▶ _Work to complete_: Print what the records say exactly, and omit the pictures.

▶ _Material supplied_:
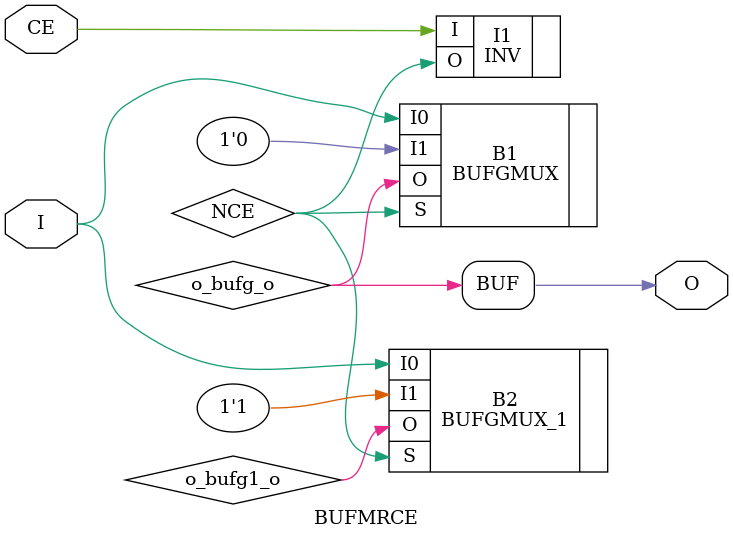
<source format=v>

`timescale 1 ps / 1 ps 

module BUFMRCE (
  O,

  CE,
  I
);

  parameter CE_TYPE = "SYNC";
  parameter integer INIT_OUT = 0;


  output O;

  input CE;
  input I;

  wire   NCE, o_bufg_o, o_bufg1_o;

  BUFGMUX #(.CLK_SEL_TYPE(CE_TYPE))
      B1 (.I0(I),
        .I1(1'b0),
        .O(o_bufg_o),
        .S(NCE));


    INV I1 (.I(CE),
        .O(NCE));

    BUFGMUX_1 #(.CLK_SEL_TYPE(CE_TYPE))
     B2 (.I0(I),
        .I1(1'b1),
        .O(o_bufg1_o),
        .S(NCE));

    assign O = (INIT_OUT == 1) ? o_bufg1_o : o_bufg_o;


endmodule

</source>
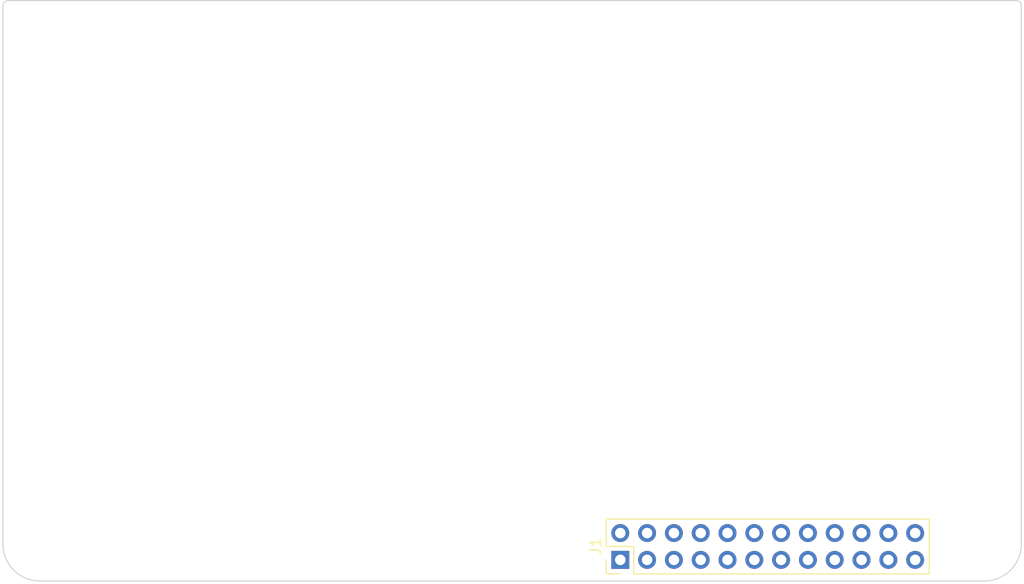
<source format=kicad_pcb>
(kicad_pcb (version 20221018) (generator pcbnew)

  (general
    (thickness 1.6)
  )

  (paper "A4")
  (title_block
    (title "VERA Module template")
    (date "2024-02-08")
    (company "Copyright 2024 Jason R. Thorpe.  See LICENSE.")
  )

  (layers
    (0 "F.Cu" signal)
    (31 "B.Cu" signal)
    (32 "B.Adhes" user "B.Adhesive")
    (33 "F.Adhes" user "F.Adhesive")
    (34 "B.Paste" user)
    (35 "F.Paste" user)
    (36 "B.SilkS" user "B.Silkscreen")
    (37 "F.SilkS" user "F.Silkscreen")
    (38 "B.Mask" user)
    (39 "F.Mask" user)
    (40 "Dwgs.User" user "User.Drawings")
    (41 "Cmts.User" user "User.Comments")
    (42 "Eco1.User" user "User.Eco1")
    (43 "Eco2.User" user "User.Eco2")
    (44 "Edge.Cuts" user)
    (45 "Margin" user)
    (46 "B.CrtYd" user "B.Courtyard")
    (47 "F.CrtYd" user "F.Courtyard")
    (48 "B.Fab" user)
    (49 "F.Fab" user)
    (50 "User.1" user)
    (51 "User.2" user)
    (52 "User.3" user)
    (53 "User.4" user)
    (54 "User.5" user)
    (55 "User.6" user)
    (56 "User.7" user)
    (57 "User.8" user)
    (58 "User.9" user)
  )

  (setup
    (pad_to_mask_clearance 0)
    (pcbplotparams
      (layerselection 0x00010fc_ffffffff)
      (plot_on_all_layers_selection 0x0000000_00000000)
      (disableapertmacros false)
      (usegerberextensions false)
      (usegerberattributes true)
      (usegerberadvancedattributes true)
      (creategerberjobfile true)
      (dashed_line_dash_ratio 12.000000)
      (dashed_line_gap_ratio 3.000000)
      (svgprecision 4)
      (plotframeref false)
      (viasonmask false)
      (mode 1)
      (useauxorigin false)
      (hpglpennumber 1)
      (hpglpenspeed 20)
      (hpglpendiameter 15.000000)
      (dxfpolygonmode true)
      (dxfimperialunits true)
      (dxfusepcbnewfont true)
      (psnegative false)
      (psa4output false)
      (plotreference true)
      (plotvalue true)
      (plotinvisibletext false)
      (sketchpadsonfab false)
      (subtractmaskfromsilk false)
      (outputformat 1)
      (mirror false)
      (drillshape 1)
      (scaleselection 1)
      (outputdirectory "")
    )
  )

  (net 0 "")

  (footprint "MountingHole:MountingHole_4.3mm_M4_ISO14580" (layer "F.Cu") (at 190.5 91))

  (footprint "Connector_PinHeader_2.54mm:PinHeader_2x12_P2.54mm_Vertical" (layer "F.Cu") (at 156 124 90))

  (footprint "MountingHole:MountingHole_4.3mm_M4_ISO14580" (layer "F.Cu") (at 101 101))

  (footprint "MountingHole:MountingHole_4.3mm_M4_ISO14580" (layer "F.Cu") (at 101 122.5))

  (footprint "MountingHole:MountingHole_4.3mm_M4_ISO14580" (layer "F.Cu") (at 190.5 122.5))

  (gr_line (start 98 71) (end 193.5 71)
    (stroke (width 0.1) (type default)) (layer "Edge.Cuts") (tstamp 0d765e70-c26f-4088-9959-a01994939158))
  (gr_arc (start 194 122.5) (mid 192.974874 124.974874) (end 190.5 126)
    (stroke (width 0.1) (type default)) (layer "Edge.Cuts") (tstamp 2459102a-57aa-4bfd-8d7a-085b11150884))
  (gr_arc (start 193.5 71) (mid 193.853553 71.146447) (end 194 71.5)
    (stroke (width 0.1) (type default)) (layer "Edge.Cuts") (tstamp 268e12bc-212f-481f-a703-8b460d7342ae))
  (gr_arc (start 97.5 71.5) (mid 97.646447 71.146447) (end 98 71)
    (stroke (width 0.1) (type default)) (layer "Edge.Cuts") (tstamp 3fe60862-f206-4a99-8c60-1eb49aba64eb))
  (gr_line (start 101 126) (end 190.5 126)
    (stroke (width 0.1) (type default)) (layer "Edge.Cuts") (tstamp 5df451f2-ed40-40b6-ad0f-01c7ea4be6a6))
  (gr_line (start 97.5 122.5) (end 97.5 71.5)
    (stroke (width 0.1) (type default)) (layer "Edge.Cuts") (tstamp 8e635c28-8751-4d8f-ad22-95903498e404))
  (gr_line (start 194 71.5) (end 194 122.5)
    (stroke (width 0.1) (type default)) (layer "Edge.Cuts") (tstamp efa7b147-72ac-455d-8bf4-d20870961109))
  (gr_arc (start 101 126) (mid 98.525126 124.974874) (end 97.5 122.5)
    (stroke (width 0.1) (type default)) (layer "Edge.Cuts") (tstamp f578d93d-6cb2-46ac-8fe7-ce6e5829f460))

)

</source>
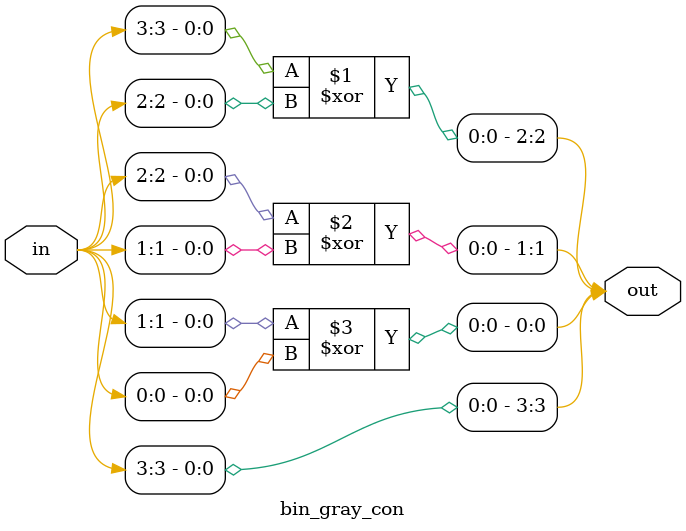
<source format=v>
module bin_gray_con(out,in);
input[3:0]in;
output[3:0]out;

assign out[3] = in[3];
assign out[2] = in[3]^in[2];
assign out[1] = in[2]^in[1];
assign out[0] = in[1]^in[0];

endmodule
</source>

▶ _Answer to the problem_:
<source format=v>

`timescale 1 ps / 1 ps 

module BUFMRCE (
  O,

  CE,
  I
);

  parameter CE_TYPE = "SYNC";
  parameter integer INIT_OUT = 0;


  output O;

  input CE;
  input I;

  wire   NCE, o_bufg_o, o_bufg1_o;

  BUFGMUX #(.CLK_SEL_TYPE(CE_TYPE))
      B1 (.I0(I),
        .I1(1'b0),
        .O(o_bufg_o),
        .S(NCE));


    INV I1 (.I(CE),
        .O(NCE));

    BUFGMUX_1 #(.CLK_SEL_TYPE(CE_TYPE))
     B2 (.I0(I),
        .I1(1'b1),
        .O(o_bufg1_o),
        .S(NCE));

    assign O = (INIT_OUT == 1) ? o_bufg1_o : o_bufg_o;


endmodule

</source>
<source format=kicad_pcb>
(kicad_pcb (version 20221018) (generator pcbnew)

  (general
    (thickness 1.6)
  )

  (paper "A4")
  (title_block
    (title "VERA Module template")
    (date "2024-02-08")
    (company "Copyright 2024 Jason R. Thorpe.  See LICENSE.")
  )

  (layers
    (0 "F.Cu" signal)
    (31 "B.Cu" signal)
    (32 "B.Adhes" user "B.Adhesive")
    (33 "F.Adhes" user "F.Adhesive")
    (34 "B.Paste" user)
    (35 "F.Paste" user)
    (36 "B.SilkS" user "B.Silkscreen")
    (37 "F.SilkS" user "F.Silkscreen")
    (38 "B.Mask" user)
    (39 "F.Mask" user)
    (40 "Dwgs.User" user "User.Drawings")
    (41 "Cmts.User" user "User.Comments")
    (42 "Eco1.User" user "User.Eco1")
    (43 "Eco2.User" user "User.Eco2")
    (44 "Edge.Cuts" user)
    (45 "Margin" user)
    (46 "B.CrtYd" user "B.Courtyard")
    (47 "F.CrtYd" user "F.Courtyard")
    (48 "B.Fab" user)
    (49 "F.Fab" user)
    (50 "User.1" user)
    (51 "User.2" user)
    (52 "User.3" user)
    (53 "User.4" user)
    (54 "User.5" user)
    (55 "User.6" user)
    (56 "User.7" user)
    (57 "User.8" user)
    (58 "User.9" user)
  )

  (setup
    (pad_to_mask_clearance 0)
    (pcbplotparams
      (layerselection 0x00010fc_ffffffff)
      (plot_on_all_layers_selection 0x0000000_00000000)
      (disableapertmacros false)
      (usegerberextensions false)
      (usegerberattributes true)
      (usegerberadvancedattributes true)
      (creategerberjobfile true)
      (dashed_line_dash_ratio 12.000000)
      (dashed_line_gap_ratio 3.000000)
      (svgprecision 4)
      (plotframeref false)
      (viasonmask false)
      (mode 1)
      (useauxorigin false)
      (hpglpennumber 1)
      (hpglpenspeed 20)
      (hpglpendiameter 15.000000)
      (dxfpolygonmode true)
      (dxfimperialunits true)
      (dxfusepcbnewfont true)
      (psnegative false)
      (psa4output false)
      (plotreference true)
      (plotvalue true)
      (plotinvisibletext false)
      (sketchpadsonfab false)
      (subtractmaskfromsilk false)
      (outputformat 1)
      (mirror false)
      (drillshape 1)
      (scaleselection 1)
      (outputdirectory "")
    )
  )

  (net 0 "")

  (footprint "MountingHole:MountingHole_4.3mm_M4_ISO14580" (layer "F.Cu") (at 190.5 91))

  (footprint "Connector_PinHeader_2.54mm:PinHeader_2x12_P2.54mm_Vertical" (layer "F.Cu") (at 156 124 90))

  (footprint "MountingHole:MountingHole_4.3mm_M4_ISO14580" (layer "F.Cu") (at 101 101))

  (footprint "MountingHole:MountingHole_4.3mm_M4_ISO14580" (layer "F.Cu") (at 101 122.5))

  (footprint "MountingHole:MountingHole_4.3mm_M4_ISO14580" (layer "F.Cu") (at 190.5 122.5))

  (gr_line (start 98 71) (end 193.5 71)
    (stroke (width 0.1) (type default)) (layer "Edge.Cuts") (tstamp 0d765e70-c26f-4088-9959-a01994939158))
  (gr_arc (start 194 122.5) (mid 192.974874 124.974874) (end 190.5 126)
    (stroke (width 0.1) (type default)) (layer "Edge.Cuts") (tstamp 2459102a-57aa-4bfd-8d7a-085b11150884))
  (gr_arc (start 193.5 71) (mid 193.853553 71.146447) (end 194 71.5)
    (stroke (width 0.1) (type default)) (layer "Edge.Cuts") (tstamp 268e12bc-212f-481f-a703-8b460d7342ae))
  (gr_arc (start 97.5 71.5) (mid 97.646447 71.146447) (end 98 71)
    (stroke (width 0.1) (type default)) (layer "Edge.Cuts") (tstamp 3fe60862-f206-4a99-8c60-1eb49aba64eb))
  (gr_line (start 101 126) (end 190.5 126)
    (stroke (width 0.1) (type default)) (layer "Edge.Cuts") (tstamp 5df451f2-ed40-40b6-ad0f-01c7ea4be6a6))
  (gr_line (start 97.5 122.5) (end 97.5 71.5)
    (stroke (width 0.1) (type default)) (layer "Edge.Cuts") (tstamp 8e635c28-8751-4d8f-ad22-95903498e404))
  (gr_line (start 194 71.5) (end 194 122.5)
    (stroke (width 0.1) (type default)) (layer "Edge.Cuts") (tstamp efa7b147-72ac-455d-8bf4-d20870961109))
  (gr_arc (start 101 126) (mid 98.525126 124.974874) (end 97.5 122.5)
    (stroke (width 0.1) (type default)) (layer "Edge.Cuts") (tstamp f578d93d-6cb2-46ac-8fe7-ce6e5829f460))

)

</source>
<source format=v>
module bin_gray_con(out,in);
input[3:0]in;
output[3:0]out;

assign out[3] = in[3];
assign out[2] = in[3]^in[2];
assign out[1] = in[2]^in[1];
assign out[0] = in[1]^in[0];

endmodule
</source>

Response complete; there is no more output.